RECORDED INFORMATION

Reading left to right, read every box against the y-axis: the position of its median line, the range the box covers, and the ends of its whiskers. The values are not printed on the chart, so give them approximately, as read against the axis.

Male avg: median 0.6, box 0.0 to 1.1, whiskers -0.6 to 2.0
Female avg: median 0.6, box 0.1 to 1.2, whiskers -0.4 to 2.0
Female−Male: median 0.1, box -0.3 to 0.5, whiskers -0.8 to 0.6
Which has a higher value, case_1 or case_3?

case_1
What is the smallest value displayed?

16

--

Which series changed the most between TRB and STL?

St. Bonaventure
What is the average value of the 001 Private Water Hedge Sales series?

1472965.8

WHAT THE TASK ASKS
Copy every line of the records that contains the string "Female", treating case as significant.

FINISHED EXERCISE
Female avg: median 0.6, box 0.1 to 1.2, whiskers -0.4 to 2.0
Female−Male: median 0.1, box -0.3 to 0.5, whiskers -0.8 to 0.6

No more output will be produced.